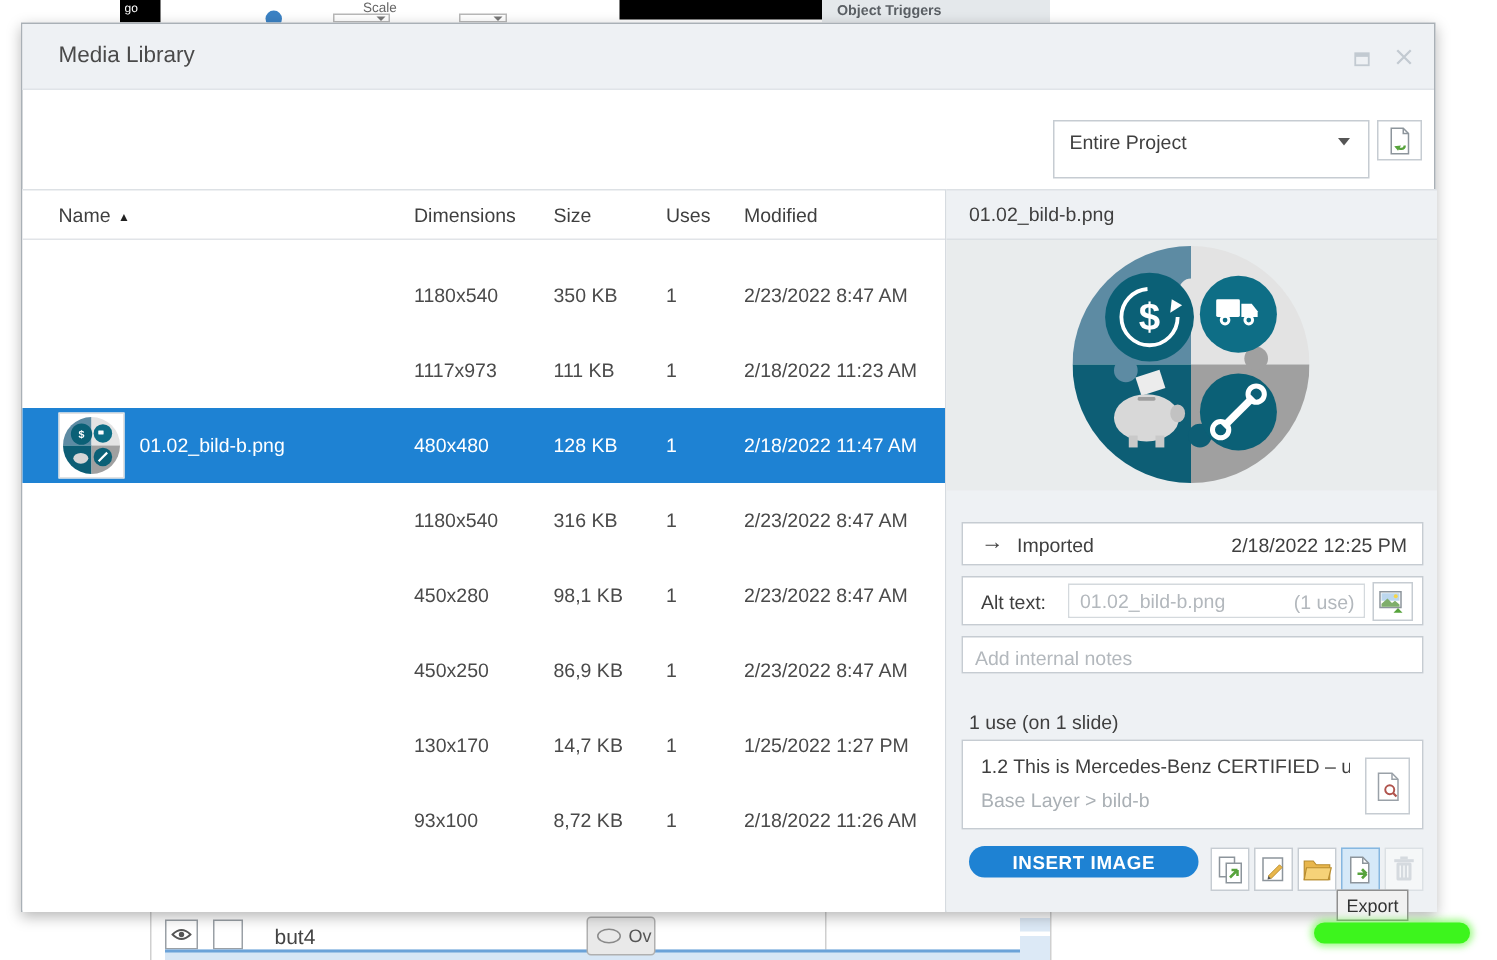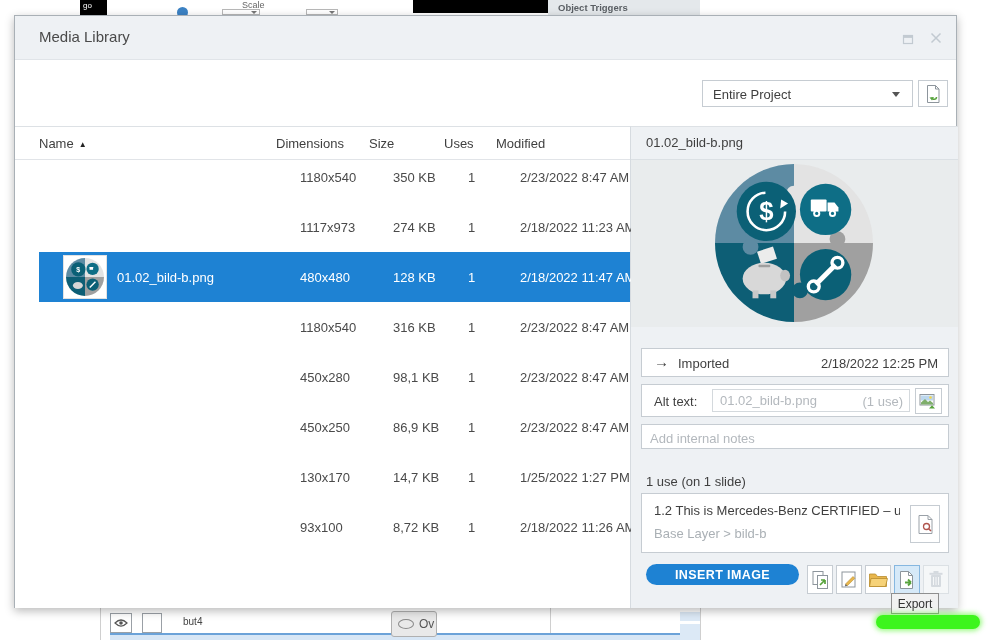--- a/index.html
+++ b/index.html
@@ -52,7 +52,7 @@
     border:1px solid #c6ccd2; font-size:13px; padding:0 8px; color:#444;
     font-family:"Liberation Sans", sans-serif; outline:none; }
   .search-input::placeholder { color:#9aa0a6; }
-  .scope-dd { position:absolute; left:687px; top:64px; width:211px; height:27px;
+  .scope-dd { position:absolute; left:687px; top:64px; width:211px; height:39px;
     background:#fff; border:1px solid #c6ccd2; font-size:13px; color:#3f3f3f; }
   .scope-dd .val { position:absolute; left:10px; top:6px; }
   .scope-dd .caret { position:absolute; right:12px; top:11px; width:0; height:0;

****************

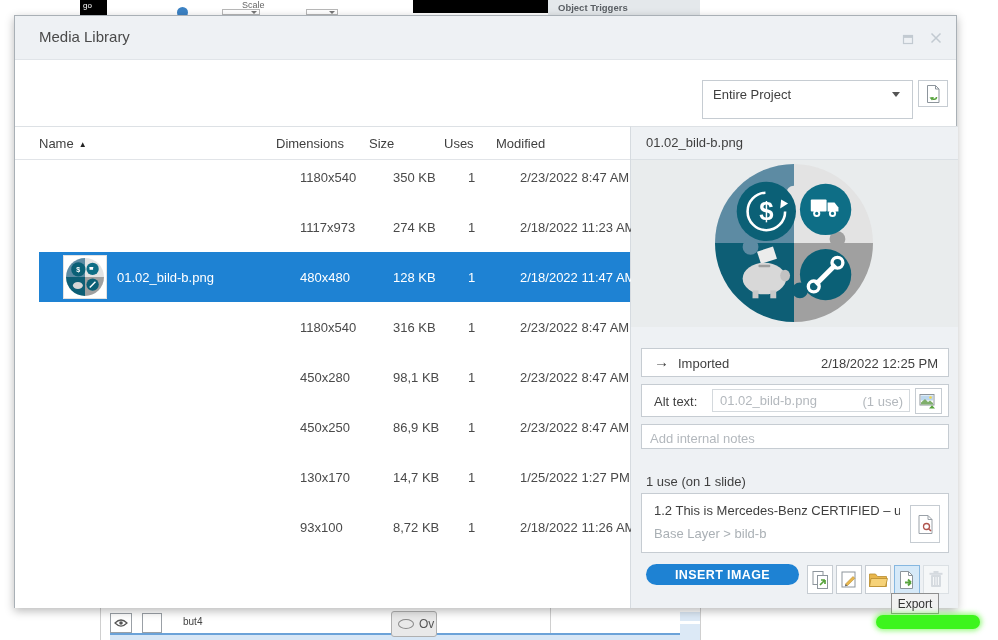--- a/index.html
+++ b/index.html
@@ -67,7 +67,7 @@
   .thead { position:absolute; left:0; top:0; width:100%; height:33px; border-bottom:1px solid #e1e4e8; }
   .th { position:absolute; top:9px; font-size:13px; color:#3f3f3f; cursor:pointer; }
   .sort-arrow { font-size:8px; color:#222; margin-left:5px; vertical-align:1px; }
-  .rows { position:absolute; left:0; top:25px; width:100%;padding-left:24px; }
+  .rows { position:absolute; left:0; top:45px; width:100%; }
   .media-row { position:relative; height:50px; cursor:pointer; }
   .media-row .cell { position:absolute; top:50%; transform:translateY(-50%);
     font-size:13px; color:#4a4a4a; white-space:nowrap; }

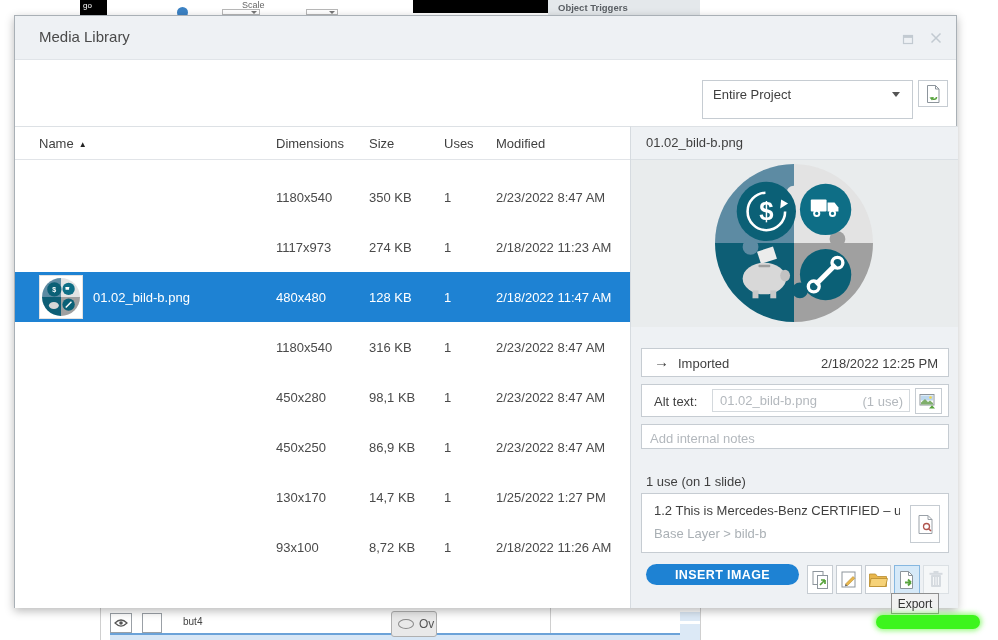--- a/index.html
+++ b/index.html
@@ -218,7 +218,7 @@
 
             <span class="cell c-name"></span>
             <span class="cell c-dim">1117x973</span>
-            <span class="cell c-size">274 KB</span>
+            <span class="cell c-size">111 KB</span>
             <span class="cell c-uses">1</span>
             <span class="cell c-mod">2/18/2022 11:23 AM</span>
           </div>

****************

- _What is required_: From the entries above, collect every line with the string "size" in it.

- _Task solution_:
     border:1px solid #c6ccd2; font-size:13px; padding:0 8px; color:#444;
     background:#fff; border:1px solid #c6ccd2; font-size:13px; color:#3f3f3f; }
   .th { position:absolute; top:9px; font-size:13px; color:#3f3f3f; cursor:pointer; }
   .sort-arrow { font-size:8px; color:#222; margin-left:5px; vertical-align:1px; }
     font-size:13px; color:#4a4a4a; white-space:nowrap; }
-            <span class="cell c-size">274 KB</span>
+            <span class="cell c-size">111 KB</span>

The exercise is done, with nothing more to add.